La Cour de justice de l’Union européenne a rendu un arrêt important le 12 juillet 2012 relatif à l’application de la fiscalité sur la valeur ajoutée. Cette décision précise les conditions d’exonération d’une livraison immobilière portant sur un bâtiment ancien dont la transformation en un immeuble neuf est déjà engagée.
Un acquéreur a obtenu des droits de propriété sur des espaces commerciaux en vue de transformer l’ensemble immobilier en un bâtiment totalement neuf. Des travaux de démolition partielle ont été réalisés par le vendeur avant la cession du bien puis poursuivis par l’acheteur après la livraison effective. La galerie marchande demeurait toutefois accessible au public et au moins un commerce restait en activité le jour de la signature de l’acte notarié.
L’administration fiscale a émis un avis de redressement au titre des droits de transmission en considérant que l’opération était exonérée de la taxe sur la valeur ajoutée. Le recours formé devant le tribunal d’arrondissement de Haarlem a été rejeté au motif que les travaux n’étaient pas assez avancés pour constater un bâtiment neuf. La cour d’appel d’Amsterdam a confirmé ce jugement le 19 mai 2008 en soulignant que le bâtiment existant était toujours propre à une utilisation commerciale. Le juge de cassation a alors décidé de surseoir à statuer pour interroger la juridiction européenne sur l’interprétation de la sixième directive.
La question posée au juge européen consiste à savoir si la livraison d’un immeuble ancien partiellement démoli doit être soumise à la taxe sur la valeur ajoutée. Il convient de déterminer si le projet de transformation en bâtiment neuf suffit à écarter l’exonération normalement applicable aux ventes de constructions déjà occupées par le passé.
La Cour de justice décide que l’exonération « couvre une opération de livraison d’un bien immeuble composé d’un terrain et d’un bâtiment ancien en cours de transformation ». Cette solution prévaut dès lors que le bâtiment n’a subi que des démolitions partielles et reste, au moins en partie, encore utilisé comme tel.

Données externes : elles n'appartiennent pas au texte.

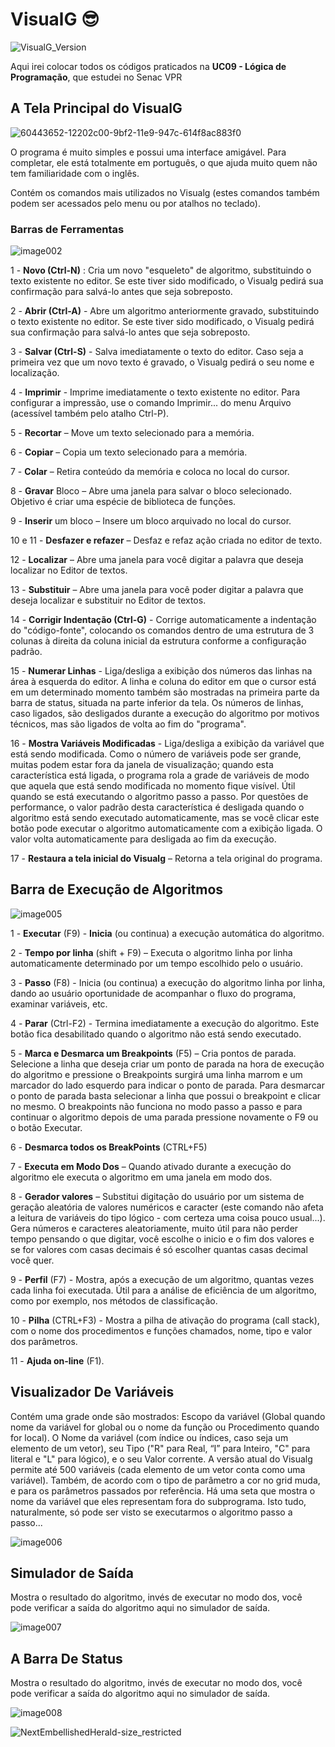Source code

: # VisualG 😎
![VisualG_Version](https://img.shields.io/badge/VisualG-3.0-orange.svg)

Aqui irei colocar todos os códigos praticados na **UC09 - Lógica de Programação**, que estudei no Senac VPR 

## A Tela Principal do VisualG
![60443652-12202c00-9bf2-11e9-947c-614f8ac883f0](https://user-images.githubusercontent.com/52283944/60517445-16158200-9cb6-11e9-9afe-11c1a4e8c06c.png)

O programa é muito simples e possui uma interface amigável. Para completar, ele está totalmente em português, o que ajuda muito quem não tem familiaridade com o inglês.

Contém os comandos mais utilizados no Visualg (estes comandos também podem ser acessados pelo menu ou por atalhos no teclado).

### Barras de Ferramentas
![image002](https://user-images.githubusercontent.com/52283944/60590976-bbdaf680-9d73-11e9-9fe2-27bc66051409.gif)

1 - **Novo (Ctrl-N)** : Cria um novo "esqueleto" de algoritmo, substituindo o texto existente no editor. Se este tiver sido modificado, o Visualg pedirá sua confirmação para salvá-lo antes que seja sobreposto.

2 - **Abrir (Ctrl-A)** - Abre um algoritmo anteriormente gravado, substituindo o texto existente no editor. Se este tiver sido modificado, o Visualg pedirá sua confirmação para salvá-lo antes que seja sobreposto.

3 - **Salvar (Ctrl-S)** - Salva imediatamente o texto do editor. Caso seja a primeira vez que um novo texto é gravado, o Visualg pedirá o seu nome e localização.

4 - **Imprimir** - Imprime imediatamente o texto existente no editor. Para configurar a impressão, use o comando Imprimir... do menu Arquivo (acessível também pelo atalho Ctrl-P).

5 - **Recortar** – Move um texto selecionado para a memória.

6 - **Copiar** – Copia um texto selecionado para a memória.

7 - **Colar** – Retira conteúdo da memória e coloca no local do cursor.

8 - **Gravar** Bloco – Abre uma janela para salvar o bloco selecionado. Objetivo é criar uma espécie de biblioteca de funções.

9 - **Inserir** um bloco – Insere um bloco arquivado no local do cursor.

10 e 11 - **Desfazer e refazer** – Desfaz e refaz ação criada no editor de texto.

12 - **Localizar** – Abre uma janela para você digitar a palavra que deseja localizar no Editor de textos.

13 - **Substituir** – Abre uma janela para você poder digitar a palavra que deseja localizar e substituir no Editor de textos.

14 - **Corrigir Indentação (Ctrl-G)** - Corrige automaticamente a indentação do "código-fonte", colocando os comandos dentro de uma estrutura de 3 colunas à direita da coluna inicial da estrutura conforme a configuração padrão.

15 - **Numerar Linhas** - Liga/desliga a exibição dos números das linhas na área à esquerda do editor. A linha e coluna do editor em que o cursor está em um determinado momento também são mostradas na primeira parte da barra de status, situada na parte inferior da tela. Os números de linhas, caso ligados, são desligados durante a execução do algoritmo por motivos técnicos, mas são ligados de volta ao fim do "programa".

16 - **Mostra Variáveis Modificadas** - Liga/desliga a exibição da variável que está sendo modificada. Como o número de variáveis pode ser grande, muitas podem estar fora da janela de visualização; quando esta característica está ligada, o programa rola a grade de variáveis de modo que aquela que está sendo modificada no momento fique visível. Útil quando se está executando o algoritmo passo a passo. Por questões de performance, o valor padrão desta característica é desligada quando o algoritmo está sendo executado automaticamente, mas se você clicar este botão pode executar o algoritmo automaticamente com a exibição ligada. O valor volta automaticamente para desligada ao fim da execução.

17 - **Restaura a tela inicial do Visualg** – Retorna a tela original do programa.

## Barra de Execução de Algoritmos

![image005](https://user-images.githubusercontent.com/52283944/60671918-92d96500-9e4a-11e9-89be-ae13ff294218.jpg)

1 - **Executar** (F9) - **Inicia** (ou continua) a execução automática do algoritmo.

2 - **Tempo por linha** (shift + F9) – Executa o algoritmo linha por linha automaticamente determinado por um tempo escolhido pelo o usuário.

3 - **Passo** (F8) - Inicia (ou continua) a execução do algoritmo linha por linha, dando ao usuário oportunidade de acompanhar o fluxo do programa, examinar variáveis, etc.

4 - **Parar** (Ctrl-F2) - Termina imediatamente a execução do algoritmo. Este botão fica desabilitado quando o algoritmo não está sendo executado.

5 - **Marca e Desmarca um Breakpoints** (F5) – Cria pontos de parada. Selecione a linha que deseja criar um ponto de parada na hora de execução do algoritmo e pressione o Breakpoints surgirá uma linha marrom e um marcador do lado esquerdo para indicar o ponto de parada. Para desmarcar o ponto de parada basta selecionar a linha que possui o breakpoint e clicar no mesmo. O breakpoints não funciona no modo passo a passo e para continuar o algoritmo depois de uma parada pressione novamente o F9 ou o botão Executar.

6 - **Desmarca todos os BreakPoints** (CTRL+F5)

7 - **Executa em Modo Dos** – Quando ativado durante a execução do algoritmo ele executa o algoritmo em uma janela em modo dos.

8 - **Gerador valores** – Substitui digitação do usuário por um sistema de geração aleatória de valores numéricos e caracter (este comando não afeta a leitura de variáveis do tipo lógico - com certeza uma coisa pouco usual...). Gera números e caracteres aleatoriamente, muito útil para não perder tempo pensando o que digitar, você escolhe o inicio e o fim dos valores e se for valores com casas decimais é só escolher quantas casas decimal você quer.

9 - **Perfil** (F7) - Mostra, após a execução de um algoritmo, quantas vezes cada linha foi executada. Útil para a análise de eficiência de um algoritmo, como por exemplo, nos métodos de classificação.

10 - **Pilha** (CTRL+F3) - Mostra a pilha de ativação do programa (call stack), com o nome dos procedimentos e funções chamados, nome, tipo e valor dos parâmetros.

11 - __Ajuda on-line__ (F1).

## Visualizador De Variáveis

Contém uma grade onde são mostrados: Escopo da variável (Global quando nome da variável for global ou o nome da função ou Procedimento quando for local). O Nome da variável (com índice ou índices, caso seja um elemento de um vetor), seu Tipo ("R" para Real, “I” para Inteiro, "C" para literal e "L" para lógico), e o seu Valor corrente. A versão atual do Visualg permite até 500 variáveis (cada elemento de um vetor conta como uma variável).
Também, de acordo com o tipo de parâmetro a cor no grid muda, e para os parâmetros passados por referência. Há uma seta que mostra o nome da variável que eles representam fora do subprograma. Isto tudo, naturalmente, só pode ser visto se executarmos o algoritmo passo a passo...

![image006](https://user-images.githubusercontent.com/52283944/60673548-5c054e00-9e4e-11e9-9b79-067ed16c56ad.gif)

## Simulador de Saída

Mostra o resultado do algoritmo, invés de executar no modo dos, você pode verificar a saída do algoritmo aqui no simulador de saída.

![image007](https://user-images.githubusercontent.com/52283944/60673566-69223d00-9e4e-11e9-89f3-69c53b055ced.jpg)

## A Barra De Status

Mostra o resultado do algoritmo, invés de executar no modo dos, você pode verificar a saída do algoritmo aqui no simulador de saída.

![image008](https://user-images.githubusercontent.com/52283944/60673608-8525de80-9e4e-11e9-96db-751e2f197982.gif)


![NextEmbellishedHerald-size_restricted](https://user-images.githubusercontent.com/52283944/61215359-05ff9880-a6e1-11e9-84d8-2f11ec307315.gif)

I. L’affirmation du maintien de la qualification de bâtiment ancien
A. La primauté de l’état matériel de l’immeuble lors de la livraison
La Cour de justice fonde son raisonnement sur la réalité physique de la construction au jour précis où le transfert de propriété intervient entre les parties. Elle rappelle que les États membres peuvent soumettre à la taxe les livraisons effectuées avant la « première occupation » consécutive à une transformation profonde du bien. Cette faculté exige toutefois que les travaux aient déjà donné naissance à un bâtiment substantiellement différent de l’ouvrage initial au moment de sa cession définitive. Un immeuble qui n’a subi que des démolitions partielles conserve son identité juridique de construction ancienne et bénéficie donc du principe général d’exonération de la taxe.
B. L’incidence déterminante de l’utilisation effective du bien
Le juge européen accorde une importance particulière au maintien d’une exploitation commerciale même résiduelle au sein de la galerie marchande pendant la phase de travaux. La présence d’un magasin en activité et l’accès maintenu du public démontrent que le bâtiment ancien n’a pas encore perdu sa fonction économique originelle. Cette occupation persistante empêche de qualifier la livraison de vente d’un bâtiment neuf avant sa première utilisation au sens des dispositions de la sixième directive. La transformation en cours ne suffit pas à créer une nouvelle réalité fiscale tant que l’usage de la structure existante demeure possible pour les occupants.
II. La portée nuancée de l’intention des parties au contrat
A. Une intention économique subordonnée à des critères objectifs
La juridiction souligne que l’intention des contractants de réaliser un bâtiment neuf doit être étayée par des éléments matériels vérifiables pour influencer la qualification fiscale. L’obtention d’un permis de construire par le vendeur constitue un indice probant mais il ne saurait primer sur l’état d’avancement réel du chantier de rénovation. Les juges nationaux doivent s’assurer que l’opération ne constitue pas un montage artificiel visant uniquement à obtenir un avantage fiscal indû par une qualification erronée. L’appréciation globale des circonstances doit confirmer que la mutation porte bien sur un immeuble dont la structure ancienne subsiste encore largement au moment des faits.
B. La préservation de la neutralité et de la sécurité juridique
Cette décision assure une application stricte des exonérations prévues par le droit de l’Union tout en respectant les objectifs de neutralité inhérents à la taxe. En privilégiant des critères physiques et d’utilisation plutôt que des projets futurs, la Cour garantit une prévisibilité nécessaire pour les opérateurs du secteur de l’immobilier. La solution retenue évite des requalifications fiscales aléatoires fondées sur des prévisions de travaux dont l’issue ou le rythme pourraient varier après le transfert de propriété. Le régime de la taxe sur la valeur ajoutée reste ainsi lié à l’état présent du bien livré et non à son évolution potentielle.